September 16 2013; AT5 = 1051 hours; total time = 1989 hours; TV = 355.3 hours
At some point after I started learning Thai I noticed that my ability to say things in French was taking a hit. Granted, my French is really rusty – it’s been over 20 years since I’ve used the language for anything more than light / brief conversation, and very infrequently at that.
But sometimes, meeting French-speakers in Thailand, I’ve given it a shot. My comprehension abilities are pretty modest at this point, as are my speaking abilities – no surprise there, given the years of disuse – but I can still carry on a simple conversation.
What’s interesting is that when I’m trying to say something in French, a fairly large number of the words that I come up with are Thai.

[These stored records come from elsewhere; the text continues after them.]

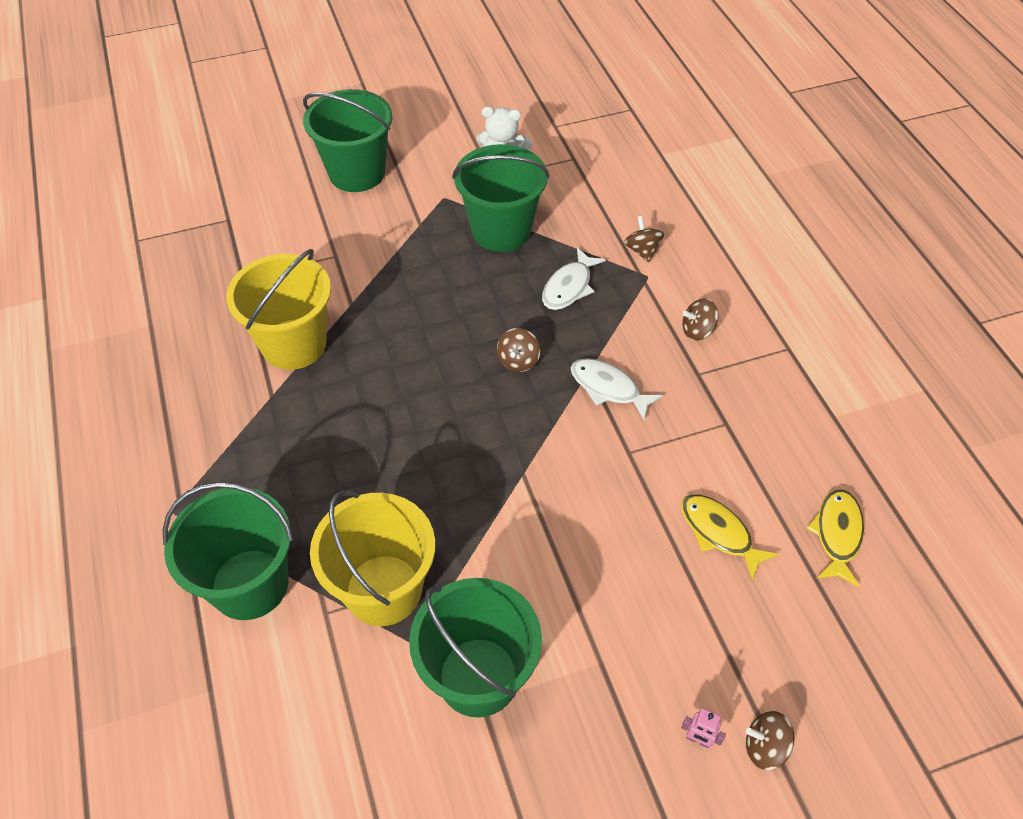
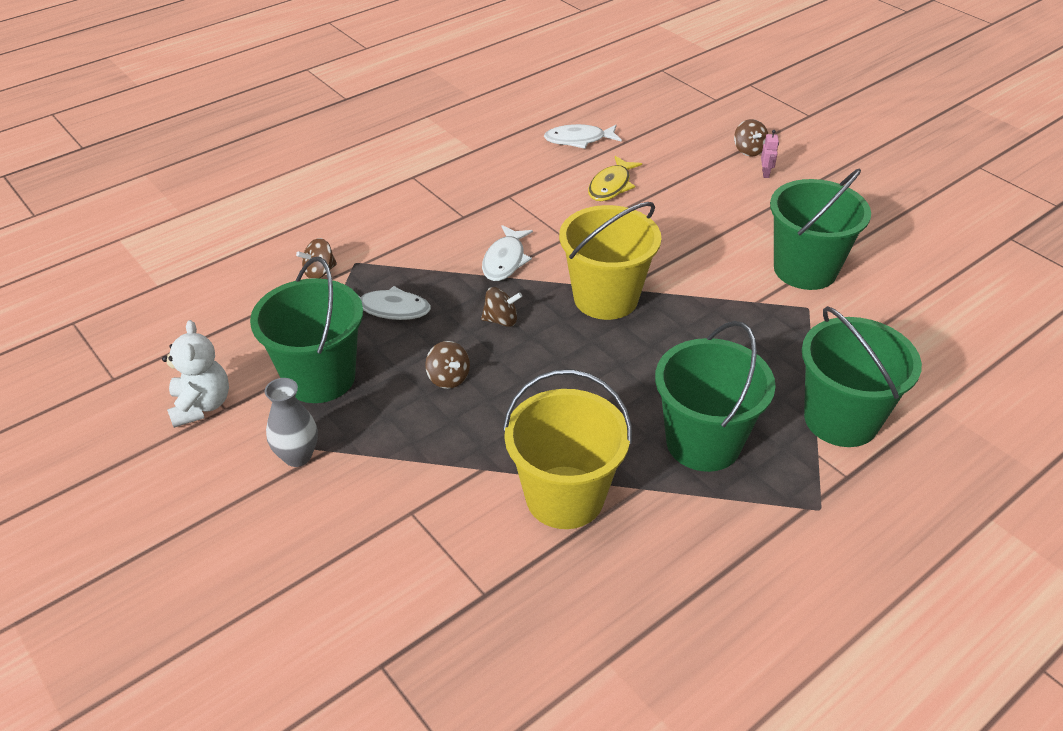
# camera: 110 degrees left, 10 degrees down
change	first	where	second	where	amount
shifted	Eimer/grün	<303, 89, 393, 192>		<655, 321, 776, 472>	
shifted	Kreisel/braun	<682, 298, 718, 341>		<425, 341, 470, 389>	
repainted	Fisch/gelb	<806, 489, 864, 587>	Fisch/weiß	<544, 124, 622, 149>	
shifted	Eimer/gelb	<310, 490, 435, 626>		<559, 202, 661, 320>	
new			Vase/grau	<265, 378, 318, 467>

The French words are harder to access, while Thai springs readily to mind.
I usually catch myself in time to not actually use the Thai words; but still, reaching for French, I often come up with Thai.
Occasionally things go the other way – I reach for Thai and come up with French – but this seems only to happen when I’m thinking in Thai, never while actually speaking, and with far less frequency than the unintentional Thai-for-French substitutions. (Predominantly, I think in English; thinking in Thai is mainly just for kicks, a way of playing with the language, though I do sometimes find myself mentally rehearsing something that I’m going to need to say).
It’s like the primary division in my mind is between English on the one hand and everything else on the other – words are either English or not-English. Since arriving in Thailand a couple years ago the overwhelming majority of the not-English situations that I’ve found myself in have been Thai, so I guess not-English has increasingly come to mean Thai – but not totally. Apparently my Thai isn’t sufficiently developed to get its own separate grouping; instead it’s just lumped in with all the other not-English words in my head. So sometimes I mix up or mix together bits of not-English which are actually from totally different languages.
When I need to draw upon my not-English, it’s the Thai words that pop up so readily, presumably because they’ve gotten such a good workout these past two years; the French words, sluggish from over two decades of disuse, are much more difficult to summon.
The image that comes to mind is of a glass of soda: the bigger bubbles easily break away and make it to the surface, while the smaller underdeveloped bubbles either slowly inch along or just stay where they are, stuck to the sides of the glass.